Banyak penjelasan ttg asal-usul bigotri. Ada yg menduga, itu ekspresi cemas, iri, dan ketak-yakinan thd teguhnya iman sendiri.

Tergantung bgm menafsirkannya, sejarah mencatat, agama bisa jadi sumber bigotri tapi juga bisa sumber perdamaian.

Jemaat #HKBP Ciketing berminggu-minggu diintimidasi karena alasan mereka ingin gelar ibadah di lahan mereka sendiri.

Bigotri berumur ber-abad2, khususnya di dunia Kristen dan Islam, lalu Hindu. Sampai hari ini. Mungkin tak bisa hilang.

Menangkal bigotri bisa dilakukan dgn menegakkan hukum, dgn mencegah kekerasan dan hasutan kebencian. Tak kalah penting: penyadaran.

Saya tak bisa mengklaim saya tahu “desain” Tuhan. Tapi saya tak bisa simpulkan semua hal yg keji di dunia itu kehendak-Nya.

Di kalangan Yahudi, ada kaum bigot; ada yg menembaki jemaat shalat subuh k.l. 4 tahun y.l. Dlm agama Budha, saya blm tahu.

Hukum manusia dan hukum Tuhan memang sering dimanfaatkan utk pembenaran sepihak. Maka perlu dengar suara yg lain.

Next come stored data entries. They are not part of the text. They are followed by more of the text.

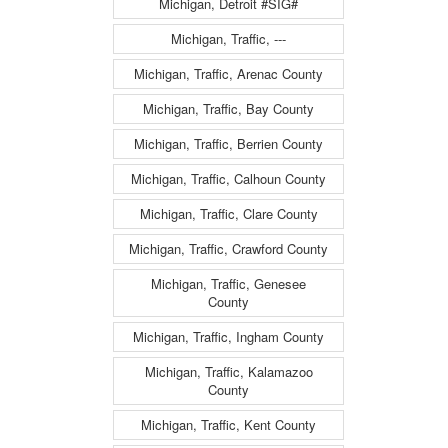
Michigan, Detroit #SIG#
Michigan, Traffic, ---
Michigan, Traffic, Arenac County
Michigan, Traffic, Bay County
Michigan, Traffic, Berrien County
Michigan, Traffic, Calhoun County
Michigan, Traffic, Clare County
Michigan, Traffic, Crawford County
Michigan, Traffic, Genesee
County
Michigan, Traffic, Ingham County
Michigan, Traffic, Kalamazoo
County
Michigan, Traffic, Kent County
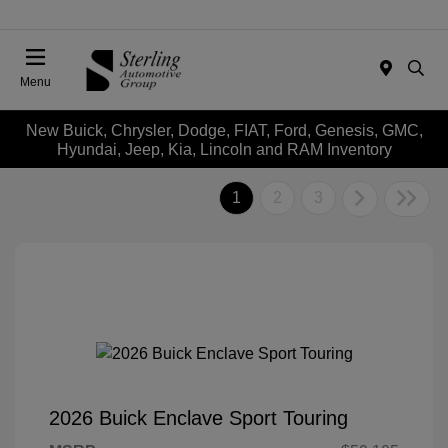
Menu
New Buick, Chrysler, Dodge, FIAT, Ford, Genesis, GMC,
Hyundai, Jeep, Kia, Lincoln and RAM Inventory
1
2
3
2026 Buick Enclave Sport Touring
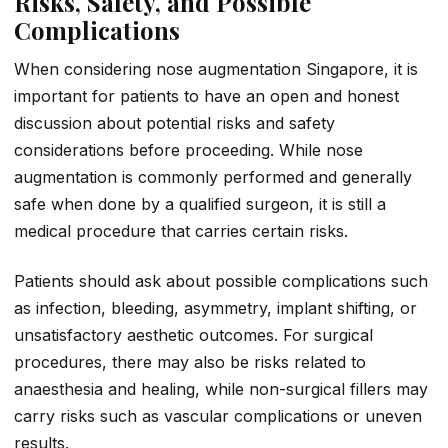
Risks, Safety, and Possible
Complications
When considering nose augmentation Singapore, it is
important for patients to have an open and honest
discussion about potential risks and safety
considerations before proceeding. While nose
augmentation is commonly performed and generally
safe when done by a qualified surgeon, it is still a
medical procedure that carries certain risks.
Patients should ask about possible complications such
as infection, bleeding, asymmetry, implant shifting, or
unsatisfactory aesthetic outcomes. For surgical
procedures, there may also be risks related to
anaesthesia and healing, while non-surgical fillers may
carry risks such as vascular complications or uneven
results.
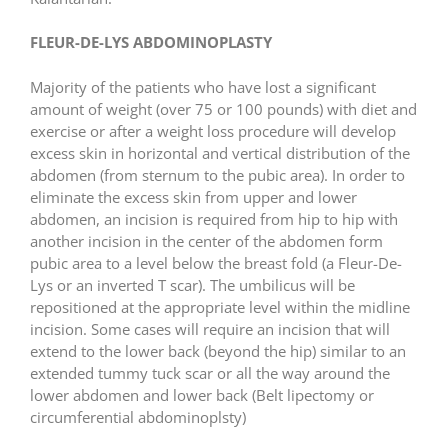
FLEUR-DE-LYS ABDOMINOPLASTY
Majority of the patients who have lost a significant
amount of weight (over 75 or 100 pounds) with diet and
exercise or after a weight loss procedure will develop
excess skin in horizontal and vertical distribution of the
abdomen (from sternum to the pubic area). In order to
eliminate the excess skin from upper and lower
abdomen, an incision is required from hip to hip with
another incision in the center of the abdomen form
pubic area to a level below the breast fold (a Fleur-De-
Lys or an inverted T scar). The umbilicus will be
repositioned at the appropriate level within the midline
incision. Some cases will require an incision that will
extend to the lower back (beyond the hip) similar to an
extended tummy tuck scar or all the way around the
lower abdomen and lower back (Belt lipectomy or
circumferential abdominoplsty)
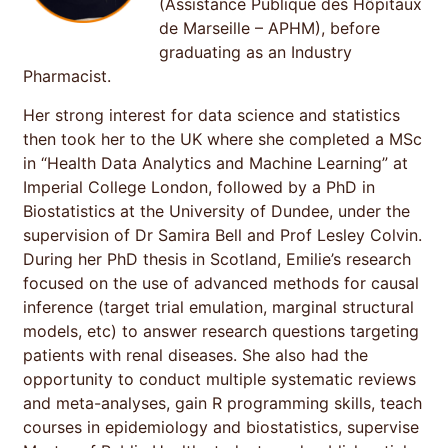
(Assistance Publique des Hôpitaux
de Marseille – APHM), before
graduating as an Industry
Pharmacist.
Her strong interest for data science and statistics
then took her to the UK where she completed a MSc
in “Health Data Analytics and Machine Learning” at
Imperial College London, followed by a PhD in
Biostatistics at the University of Dundee, under the
supervision of Dr Samira Bell and Prof Lesley Colvin.
During her PhD thesis in Scotland, Emilie’s research
focused on the use of advanced methods for causal
inference (target trial emulation, marginal structural
models, etc) to answer research questions targeting
patients with renal diseases. She also had the
opportunity to conduct multiple systematic reviews
and meta-analyses, gain R programming skills, teach
courses in epidemiology and biostatistics, supervise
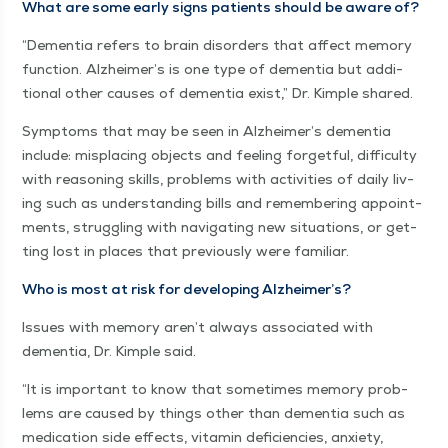
What are some ear­ly signs patients should be aware of?
“
Demen­tia refers to brain dis­or­ders that affect mem­o­ry
func­tion. Alzheimer’s is one type of demen­tia but addi­
tion­al oth­er caus­es of demen­tia exist,” Dr. Kim­ple shared.
Symp­toms that may be seen in Alzheimer’s demen­tia
include: mis­plac­ing objects and feel­ing for­get­ful, dif­fi­cul­ty
with rea­son­ing skills, prob­lems with activ­i­ties of dai­ly liv­
ing such as under­stand­ing bills and remem­ber­ing appoint­
ments, strug­gling with nav­i­gat­ing new sit­u­a­tions, or get­
ting lost in places that pre­vi­ous­ly were familiar.
Who is most at risk for devel­op­ing Alzheimer’s?
Issues with mem­o­ry aren’t always asso­ci­at­ed with
demen­tia, Dr. Kim­ple said.
“
It is impor­tant to know that some­times mem­o­ry prob­
lems are caused by things oth­er than demen­tia such as
med­ica­tion side effects, vit­a­min defi­cien­cies, anx­i­ety,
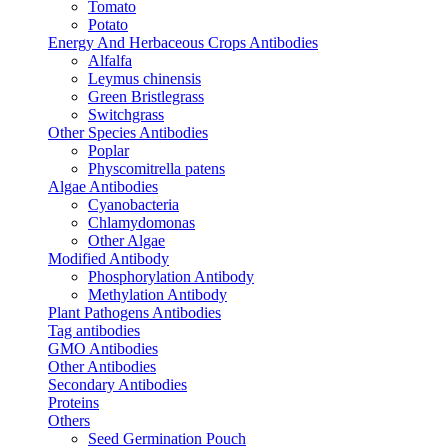
Tomato
Potato
Energy And Herbaceous Crops Antibodies
Alfalfa
Leymus chinensis
Green Bristlegrass
Switchgrass
Other Species Antibodies
Poplar
Physcomitrella patens
Algae Antibodies
Cyanobacteria
Chlamydomonas
Other Algae
Modified Antibody
Phosphorylation Antibody
Methylation Antibody
Plant Pathogens Antibodies
Tag antibodies
GMO Antibodies
Other Antibodies
Secondary Antibodies
Proteins
Others
Seed Germination Pouch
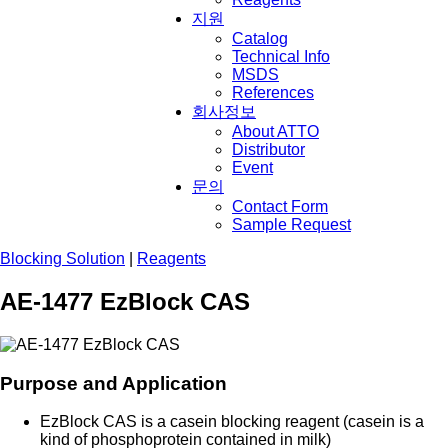
지원
Catalog
Technical Info
MSDS
References
회사정보
About ATTO
Distributor
Event
문의
Contact Form
Sample Request
Blocking Solution
|
Reagents
AE-1477 EzBlock CAS
Purpose and Application
EzBlock CAS is a casein blocking reagent (casein is a
kind of phosphoprotein contained in milk)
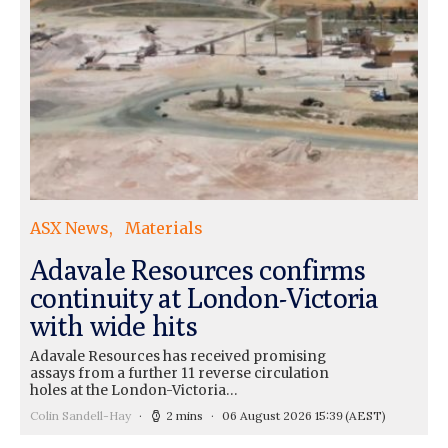
ASX News
Materials
Adavale Resources confirms
continuity at London-Victoria
with wide hits
Adavale Resources has received promising
assays from a further 11 reverse circulation
holes at the London-Victoria…
Colin Sandell-Hay
2 mins
06 August 2026 15:39
(AEST)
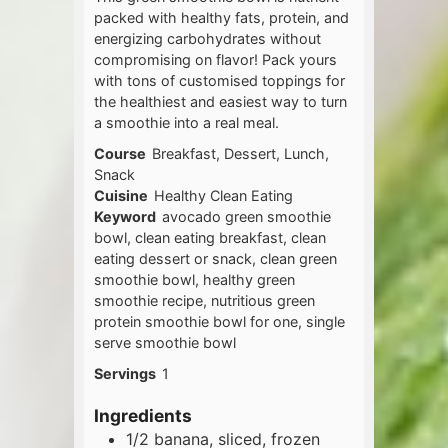
packed with healthy fats, protein, and
energizing carbohydrates without
compromising on flavor! Pack yours
with tons of customised toppings for
the healthiest and easiest way to turn
a smoothie into a real meal.
Course
Breakfast, Dessert, Lunch,
Snack
Cuisine
Healthy Clean Eating
Keyword
avocado green smoothie
bowl, clean eating breakfast, clean
eating dessert or snack, clean green
smoothie bowl, healthy green
smoothie recipe, nutritious green
protein smoothie bowl for one, single
serve smoothie bowl
Servings
1
Ingredients
1/2
banana, sliced, frozen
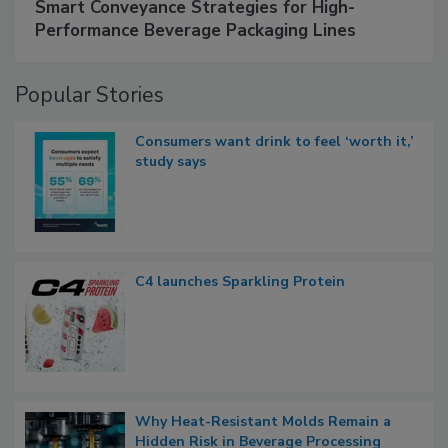
Smart Conveyance Strategies for High-
Performance Beverage Packaging Lines
Popular Stories
Consumers want drink to feel ‘worth it,’
study says
C4 launches Sparkling Protein
Why Heat-Resistant Molds Remain a
Hidden Risk in Beverage Processing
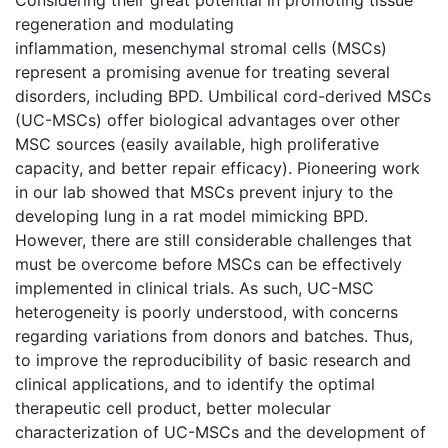
regeneration and modulating
inflammation, mesenchymal stromal cells (MSCs)
represent a promising avenue for treating several
disorders, including BPD. Umbilical cord-derived MSCs
(UC-MSCs) offer biological advantages over other
MSC sources (easily available, high proliferative
capacity, and better repair efficacy). Pioneering work
in our lab showed that MSCs prevent injury to the
developing lung in a rat model mimicking BPD.
However, there are still considerable challenges that
must be overcome before MSCs can be effectively
implemented in clinical trials. As such, UC-MSC
heterogeneity is poorly understood, with concerns
regarding variations from donors and batches. Thus,
to improve the reproducibility of basic research and
clinical applications, and to identify the optimal
therapeutic cell product, better molecular
characterization of UC-MSCs and the development of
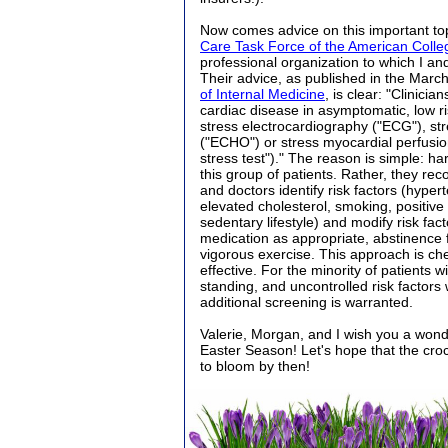
Now comes advice on this important to
Care Task Force of the American Colle
professional organization to which I an
Their advice, as published in the March
of Internal Medicine
, is clear: "Clinici
cardiac disease in asymptomatic, low ris
stress electrocardiography ("ECG"), s
("ECHO") or stress myocardial perfusio
stress test")." The reason is simple: h
this group of patients. Rather, they re
and doctors identify risk factors (hyper
elevated cholesterol, smoking, positive f
sedentary lifestyle) and modify risk fact
medication as appropriate, abstinence
vigorous exercise. This approach is ch
effective. For the minority of patients wi
standing, and uncontrolled risk factors
additional screening is warranted.
Valerie, Morgan, and I wish you a won
Easter Season! Let's hope that the cr
to bloom by then!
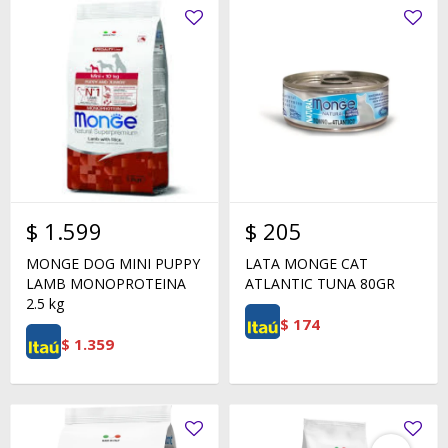
$
1.599
$
205
MONGE DOG MINI PUPPY
LATA MONGE CAT
LAMB MONOPROTEINA
ATLANTIC TUNA 80GR
2.5 kg
$
174
$
1.359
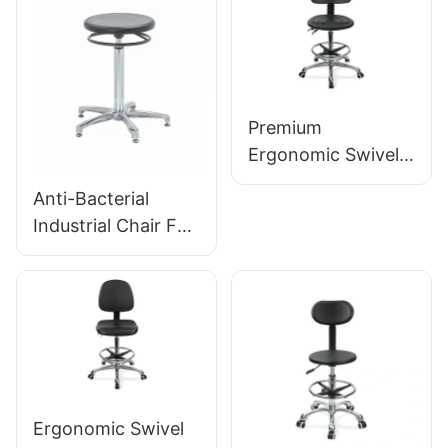
HEWEI
Lab Stool Design
Height-Adjustable
Foot Ring &
Chromed 5-Star
Base for Ultimate
Premium
Comfort IC011
Ergonomic Swivel
Chair Ic027 with
Anti-Bacterial
Adjustable PU
Industrial Chair For
Backrest Height-
Workshop
Adjustable Seat &
Assembly Line
Aluminum 5-Star
Workstation IC015-
Base for Labs/
2 ODM OEM
Offices
Customized HEWEI
Ergonomic Swivel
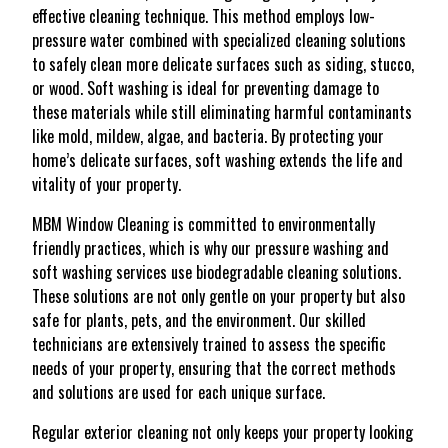
effective cleaning technique. This method employs low-
pressure water combined with specialized cleaning solutions
to safely clean more delicate surfaces such as siding, stucco,
or wood. Soft washing is ideal for preventing damage to
these materials while still eliminating harmful contaminants
like mold, mildew, algae, and bacteria. By protecting your
home’s delicate surfaces, soft washing extends the life and
vitality of your property.
MBM Window Cleaning is committed to environmentally
friendly practices, which is why our pressure washing and
soft washing services use biodegradable cleaning solutions.
These solutions are not only gentle on your property but also
safe for plants, pets, and the environment. Our skilled
technicians are extensively trained to assess the specific
needs of your property, ensuring that the correct methods
and solutions are used for each unique surface.
Regular exterior cleaning not only keeps your property looking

Tak jarang konflik antar umat beragama yg menimbulkan bigotri dimulai oleh rebutan hal2 duniawi. Dan Tuhan disebut-sebut.

Di beberapa negara (juga di sebagian AS) ada undang2 melarang “pengkhotbah kebencian”. Tapi memang tak semua bisa diredam.

Bigotri yg dilakukan umat Nasrani banyak contohnya dlm sejarah Eropa. Coba lihat TimeLine saya: #voltaire.

Siapa yg akan menghalau para pengkhotbah kebencian yg bicara halus atau kasar? Mungkin kita masing2 atau bersama.

Bigotri tak hanya berkenaal dgn agama. Juga etnisitas. Tak hanya di Jerman waktu Hitler, tapi di Serbia, Afrika…dan Indonesia.

Hukum punya keterbatasannya. Ku Klux Klan, yg anti Negro, Katolik + Yahudi, bisa pakai topeng lain. Sekarang anti Islam.

Di masa lalu, dan masih di beberapa negara bagian, pemerintah di AS pernah biarkan ekspresi bigotri. Tapi tak selalu.

Musuh peradaban hari ini bukanlah Islam, atau Kristen, dll. Tapi fanatisme yg siap membunuh dan memperkosa.

Ada orang2 yg mengira pluralisme sama artinya dgn tanpa nilai2 yg universal. Mereka lupa makna bhineka-tunggal-ika.

Pluralisme: kita hormati perbedaan dlm agama, keyakinan, dan etnisitas, utk menjaga perdamaian.

“Pluralitas” adalah kenyataan hidup. “Pluralisme”: kesadaran utk menerima kenyataan hidup itu, dan merawatnya utk perdamian.

Pluralisme menganggap, sesuai dgn UUD, semua keyakinan adalah “setara” (equal), meskipun tak “sama”.

Sejak Republik ini didirikan dan dihidupkan oleh kekuatan yg berbeda-beda, ia menyambut pluralisme. Tak terjadi “sinkretisme”.